Gibt es in Mount & Blade ein Ende, ohne das "Abenteuer zu beenden" im Charakter Menü und kann mann König von einen Reich werden oder so?

mfg Dominik


----------



## Mothman (6. Mai 2009)

Du selbst kannst kein Knöig werden. Du kannst dich den Rebellen anschließen, bzw. eine Rebellion gegen einen König starten ihn stürzen. Jede Fraktion hat einen NPC, der Rechte auf den Thron beansprucht und den aktuellen König stürzen will. Die kannst du anlabern und ihnen dann helfen, den Thron zu erobern. Dann stellst du dich aber automatisch gegen die gesamte Fraktion, die die Rebellion betrifft. Du fängst dann als Rebell noch mal fast von vorne an.
Aber du kannst mit den Lords reden und je nachdem, wie sie dich mögen, schließen sie sich eventuell der Rebellion (also dir) an. Dann werden die Lords auch zu Rebellen und ihre Besitztümer (Städte, Burgen) gehen in den Besitz der Rebellen über. So kann man, wenn man seine Beziehungen gut gepflegt hat, die Rebellen-Fraktion schnell stärken.
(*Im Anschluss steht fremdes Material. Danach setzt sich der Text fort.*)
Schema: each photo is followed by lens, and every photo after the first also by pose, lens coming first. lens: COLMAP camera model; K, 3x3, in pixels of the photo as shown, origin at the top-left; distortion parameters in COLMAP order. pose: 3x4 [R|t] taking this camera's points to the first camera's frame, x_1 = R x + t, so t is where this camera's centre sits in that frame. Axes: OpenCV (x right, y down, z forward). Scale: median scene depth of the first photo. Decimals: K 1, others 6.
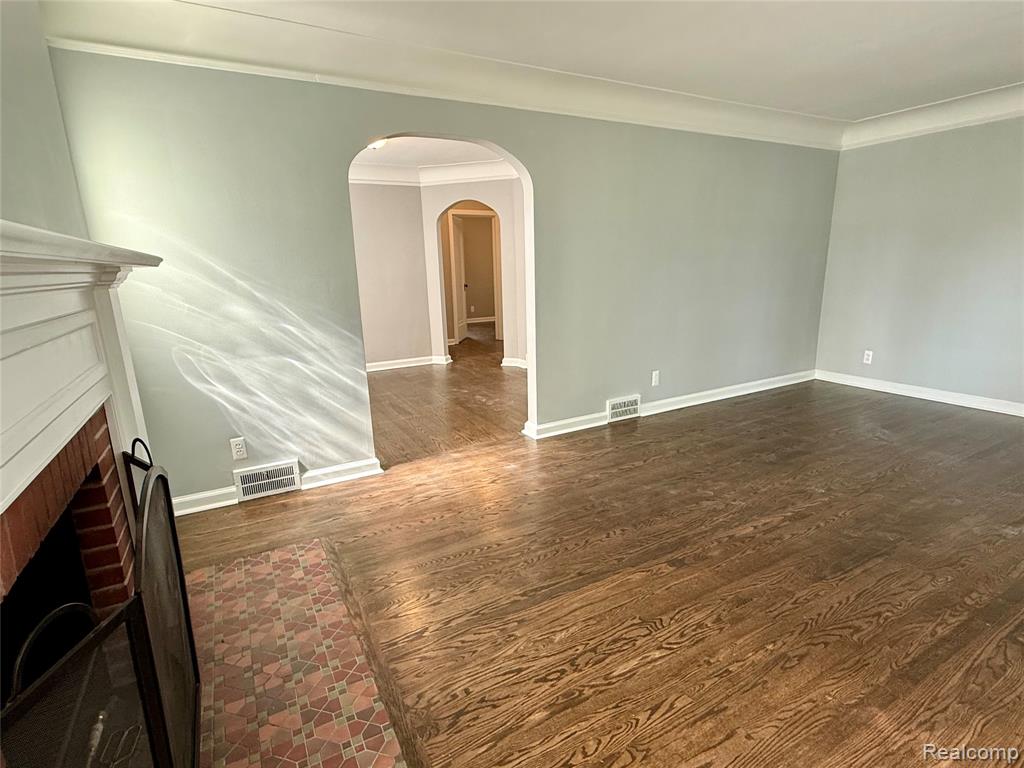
lens RADIAL K [[507.4, 0, 512.0], [0, 507.4, 384.0], [0, 0, 1]] dist [0.001155, 0.000407]
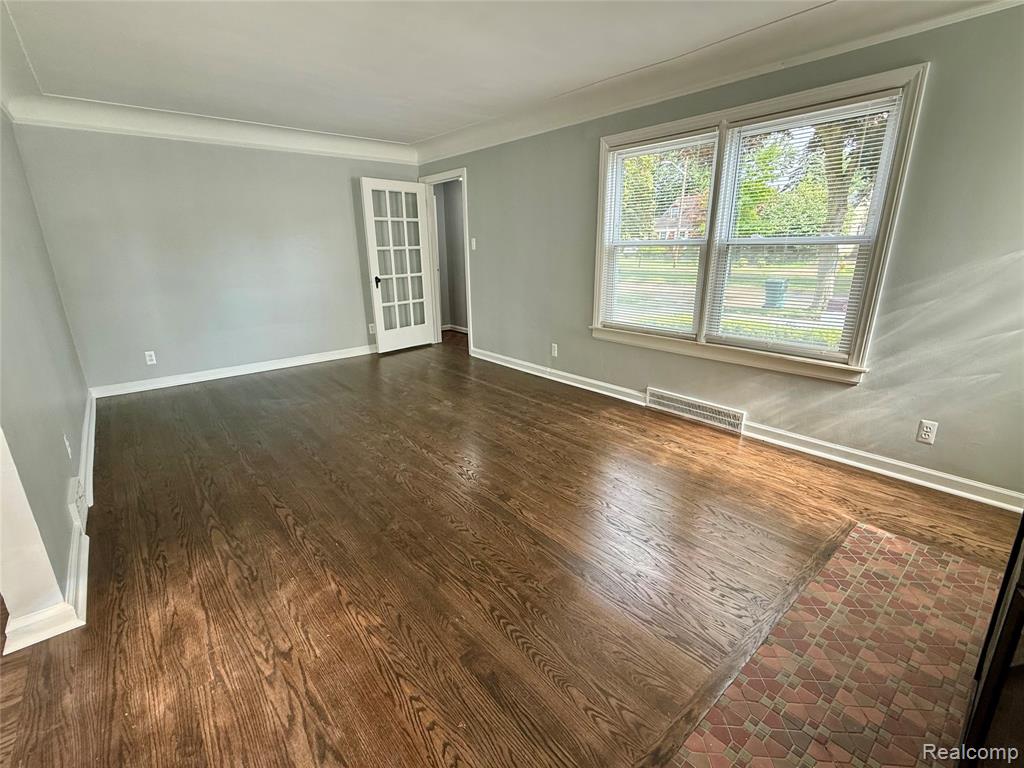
lens RADIAL K [[470.7, 0, 512.0], [0, 470.7, 384.0], [0, 0, 1]] dist [-0.001187, -0.000481]
pose [[-0.192302, -0.249153, 0.949180, -0.737593], [0.244880, 0.924451, 0.292275, -0.243425], [-0.950291, 0.288640, -0.116762, 1.114483]]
Du musst dann um die Rebellion zu gewinnen (glaube ich) alle Städte/Burgen der Feinde erobern und alle noch verbleibenden Armeen schlagen. Dann hat man die Rebellion gewonnen und die Fraktion hat eine neue Führung. Aber DU kannst  meines WIssens ohne Mods kein König werden.

EDIT
Wenn du einen guten Mod suchst 1257 AD


----------



## Dominik10 (7. Mai 2009)

Okay vielen Dank für deine ausführliche Erklärung!
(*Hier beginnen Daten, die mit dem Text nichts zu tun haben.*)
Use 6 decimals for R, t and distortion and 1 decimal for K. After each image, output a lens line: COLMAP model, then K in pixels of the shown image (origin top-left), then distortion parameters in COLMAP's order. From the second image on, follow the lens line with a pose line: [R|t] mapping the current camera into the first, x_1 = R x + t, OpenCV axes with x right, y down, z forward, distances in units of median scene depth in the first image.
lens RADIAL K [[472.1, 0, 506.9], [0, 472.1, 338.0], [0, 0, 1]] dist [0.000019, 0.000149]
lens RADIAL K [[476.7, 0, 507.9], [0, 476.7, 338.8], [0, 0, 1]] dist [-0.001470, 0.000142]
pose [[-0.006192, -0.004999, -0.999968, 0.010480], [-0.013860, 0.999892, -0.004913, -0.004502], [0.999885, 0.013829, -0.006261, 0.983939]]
Was passiert eigentlich wenn ich für Nord-Königreich, alle anderen Königreiche auslösche? Ist dann das Spiel endlich zu Ende?

mfg Dominik


----------



## Mothman (7. Mai 2009)

Dominik10 am 07.05.2009 14:52 schrieb:
			
		

> Okay vielen Dank für deine ausführliche Erklärung!


Gerne. 



> Was passiert eigentlich wenn ich für Nord-Königreich, alle anderen Königreiche auslösche? Ist dann das Spiel endlich zu Ende?


Nein. Das Spiel ist "open-end". DU setzt dir deine Ziele selber und DU bestimmst, wann du in den Ruhestand gehst. 
Wenn du alles erobert hast, bleiben immer noch Banditen/Deserteure etc. die du bekämpfen kannst. 
Das Spiel hat kein Ende.


----------



## Dominik10 (8. Mai 2009)

Okay, Super. Das wollte ich wissen.

Also ich freue mich schon auf das Addon für Mount & Blade.

mfg Dominik


----------